25 Haziran 2010 Cuma

Çok nedenli denklem

Neden kalbi kırmadan, güçlü olmadan yaşamak zor gelmeye başladı? Neden güç kavgalarımız ve egolarımız havalarda çarpışıyorlar? Birliğin kuvvetten doğduğu, her yeni fikirden 1 kilometre taşı çıkabileceği, ufak bir kıvılcımın gürleyen ateşlere dönüşebileceği gerçekken, egosantrik ilkel insan doğasının milattan öncelere dönüşü neden?

Neden “BEN”e yenik düşeriz ya da neden “Ben”den sıyrılmadan bir dakika yaşamayız. Yaradılışımızda toprağın varlığının kesin olduğu kadar, su gördüğümüzde çamurlaştığımız katidir.

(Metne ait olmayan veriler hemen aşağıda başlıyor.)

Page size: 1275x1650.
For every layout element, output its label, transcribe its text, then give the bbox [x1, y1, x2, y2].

Herkesin kalbinin bir yerlerinde kırgınlıkları, kabuk bağlamış yaraları, akmaya hazır gözyaşları var. Ve eminim herkes her gün sıcacık yatağından kocaman bir gülümsemeyle kalkmıyor. Sorunun kaynağıyla yüzleşmeye gücü olmayan insanoğlu bütün bu içindeki zehri “diğerlerine” akıtıyor. Suçu olmayanı, iyi kalpli ve anlayışlı olanı bir damlada boğuyor işte. Mütevazilik ve efendilik erdemken, enayiliğe dönüşüyor bir yerde.